MICHAEL BRISSENDEN: The deadly Ebola virus has arrived in the United States.
Community fear is growing after an American doctor was flown home for treatment.
Meanwhile the US is sending an extra 50 experts into Africa to help combat what has become the worst ever outbreak of the virus.
It’s claimed more than 700 lives in Guinea, Liberia and Sierra Leone.
And the outbreak is threatening to overshadow a summit this week between Barack Obama and African leaders.
North America correspondent Lisa Millar reports.
LISA MILLAR: Nearly 50 African officials are arriving in Washington this weekend for what the White House says will be an unprecedented gathering.
But Ebola – which wasn’t on the agenda – is now dominating.
At least two leaders have pulled out because their countries are affected.
And the president has reassured Americans that plans are in place to make sure no participants are suffering from the virus.
BARACK OBAMA: Folks who are coming from these countries that have even a marginal risk or an infinitesimal risk of having been exposed in some fashion, we’re making sure we’re doing screening.
LISA MILLAR: Ebola has already arrived in the US – under the strictest of procedures. A 33 year old missionary doctor was returned to Atlanta from Liberia for treatment.
Bruce Ribner is an infectious diseases specialist at Emory University Hospital.
BRUCE RIBNER: We do not believe that any health care worker, any other patient or any visitor to our facility is at anyway at risk of acquiring this infection.
LISA MILLAR: That hasn’t stopped a fear campaign.
(Extract from YouTube video)
MAN: Personally, if I was in Atlanta I would get out ASAP. That’s just my personal opinion, I’m not telling you what to do.
LISA MILLAR: Social media is full of warnings from people who confess they have no medical expertise other than to know Ebola kills up to 90 per cent of those who contract it.
The Centers for Disease Control has come under fire recently for lax laboratory handling of bird flu and anthrax specimens.
But the director, Dr Tom Frieden, says the public has nothing to fear.
THOMAS FRIEDEN: I certainly understand that concern. At CDC we had lapses in our laboratories, fortunately no one was hurt and nothing was released into the laboratory environment.

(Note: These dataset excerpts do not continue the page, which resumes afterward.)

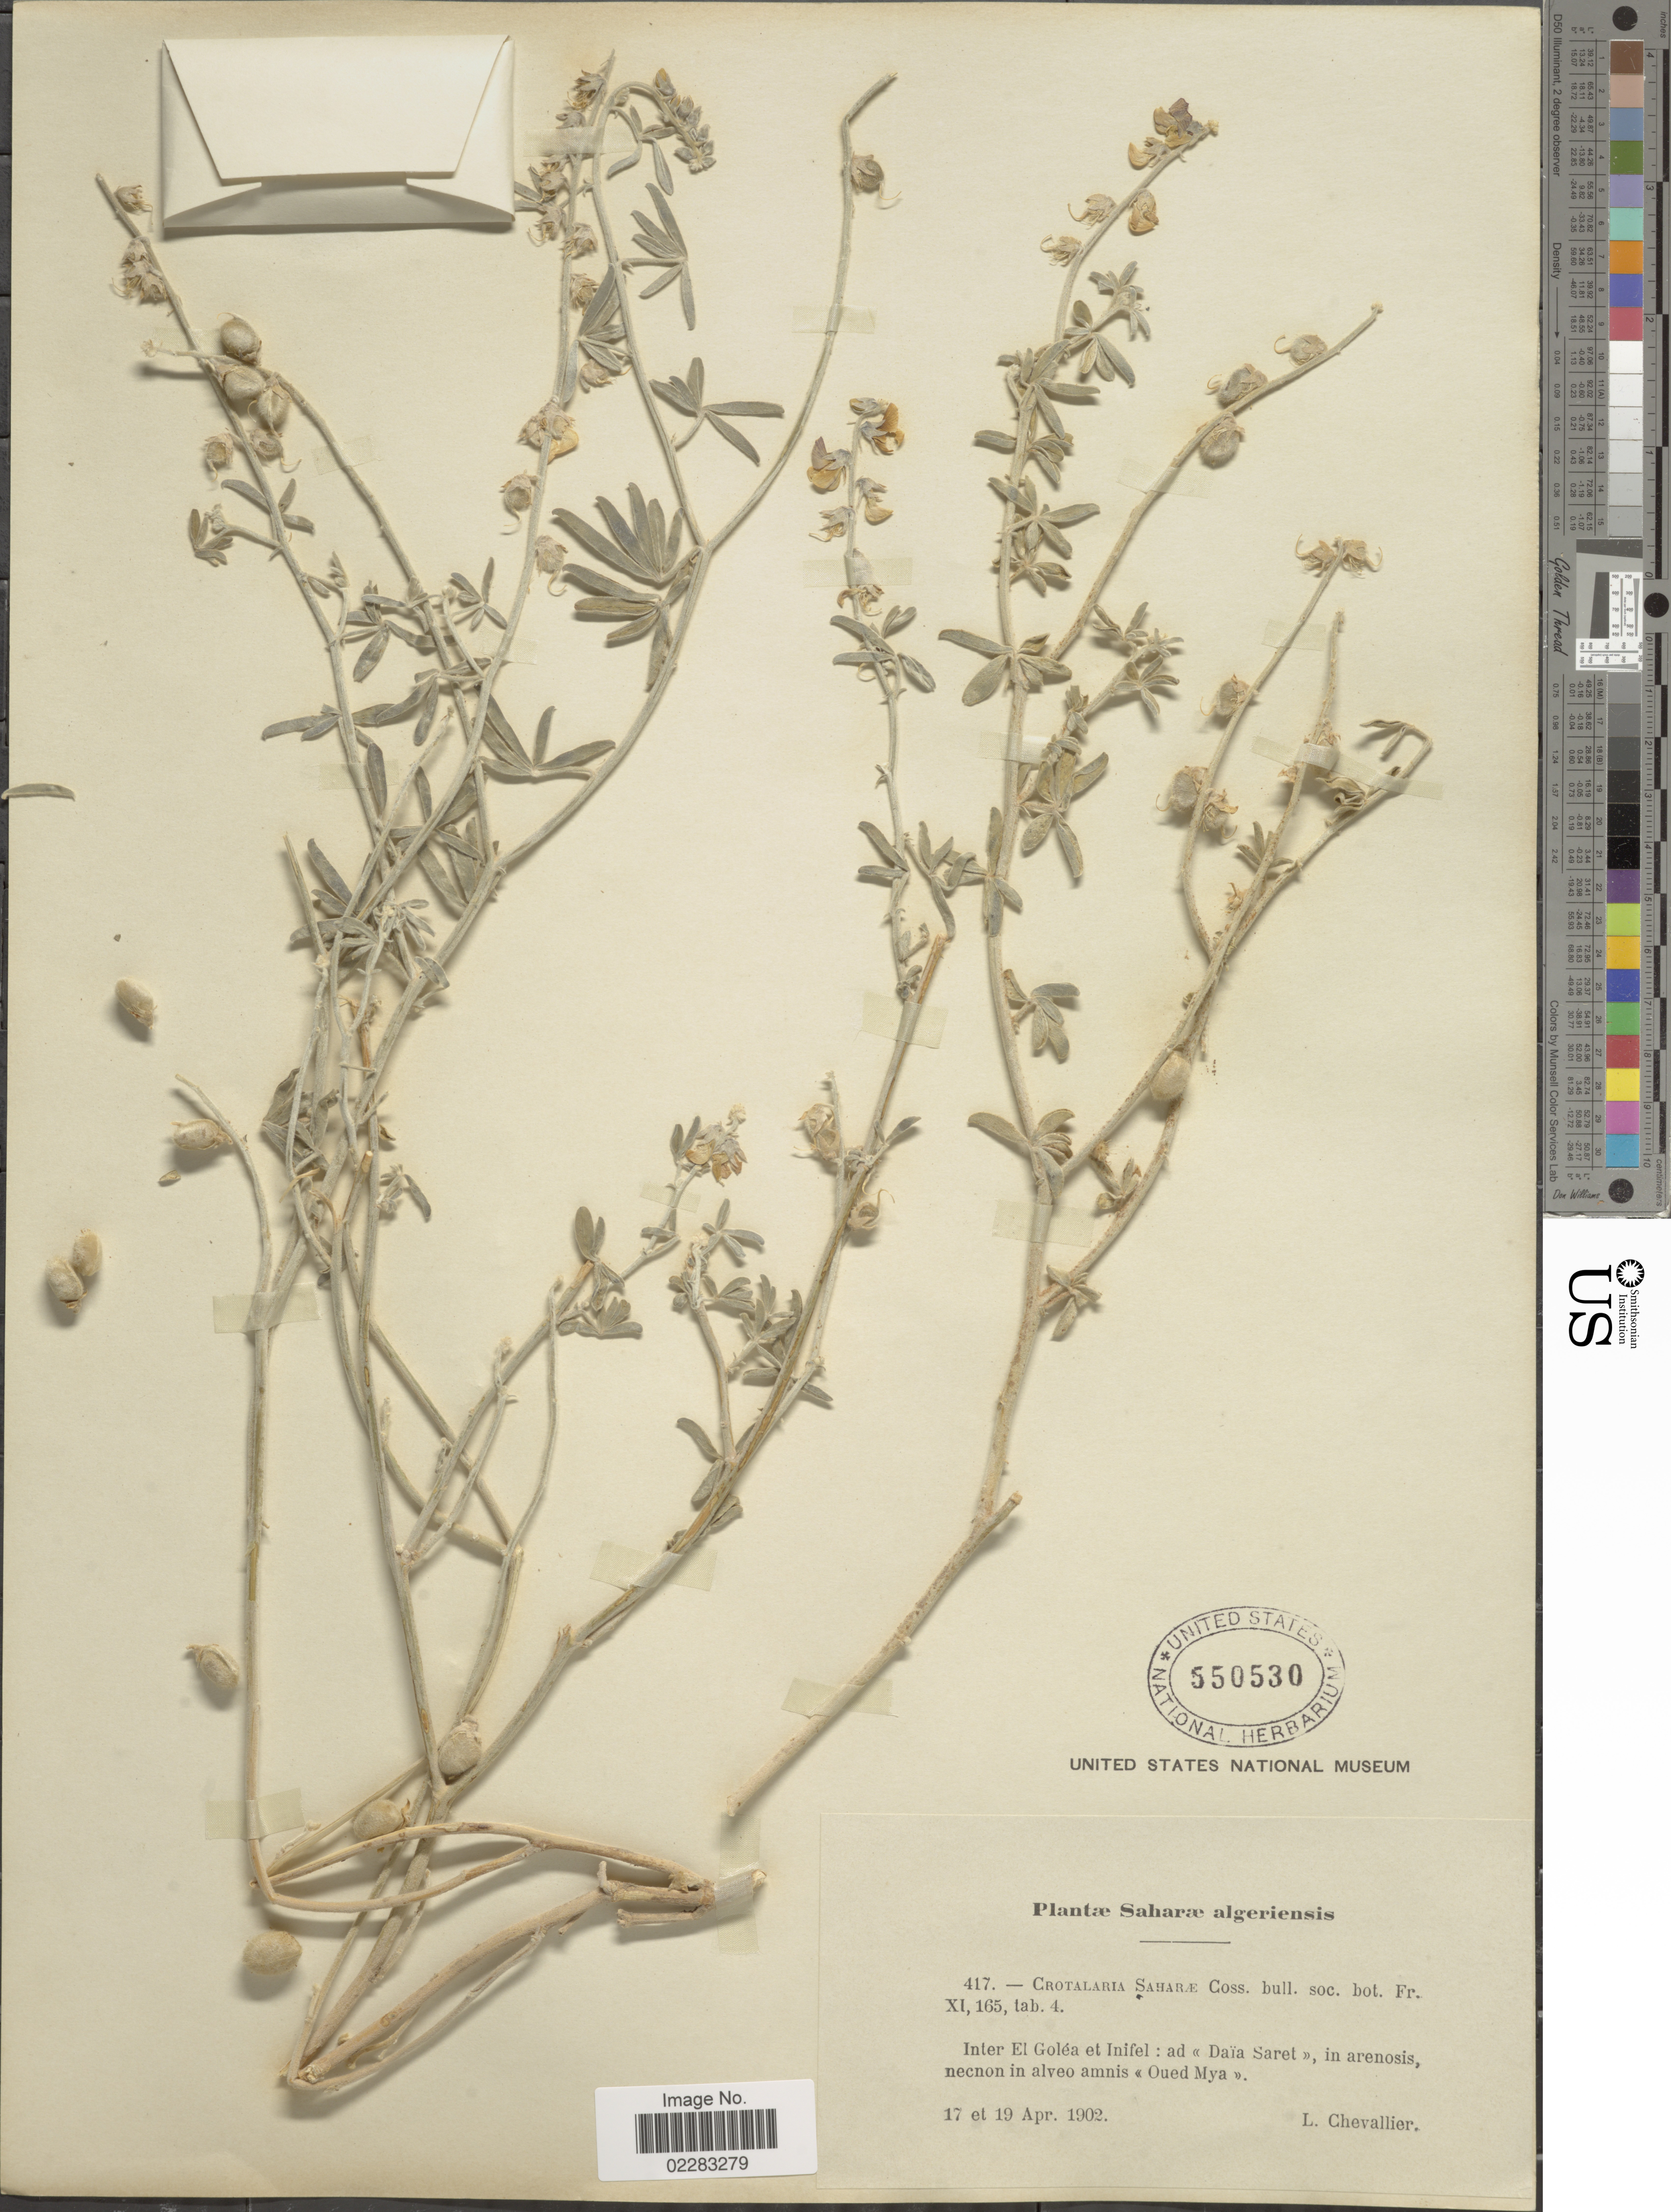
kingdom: Plantae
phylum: Tracheophyta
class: Magnoliopsida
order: Fabales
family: Fabaceae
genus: Crotalaria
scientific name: Crotalaria saharae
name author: Coss.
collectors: L. Chevalier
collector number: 417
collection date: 1902-04-17/1902-04-19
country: Algeria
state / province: El Oued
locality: Saharæ algeriensis, Inter El Goléa et Inifel: ad <<Daïa Saret>>, in arenosis, nencon in alveo amnis <<Oued Mya>>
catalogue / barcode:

If there are patients with possible Ebola or confirmed Ebola in hospitals, that doctors and the entire healthcare team are super careful. They have protocols in place and make sure that everyone of those protocols is followed.
LISA MILLAR: And another senior official, Toby Cosgrove, the chief of the highly respected Cleveland Clinic, suggested worried Americans take a reality check.
TOBY COSGROVE: More people die in the United States right now from influenza and that requires hand washing and isolation to prevent that, so we must remember that we are in a global world.
LISA MILLAR: Another American aid worker will be evacuated from Liberia shortly.
The patients are kept in a special portable tent inside a private jet, it can only take one infected passenger at a time.
This is Lisa Millar in Washington for AM.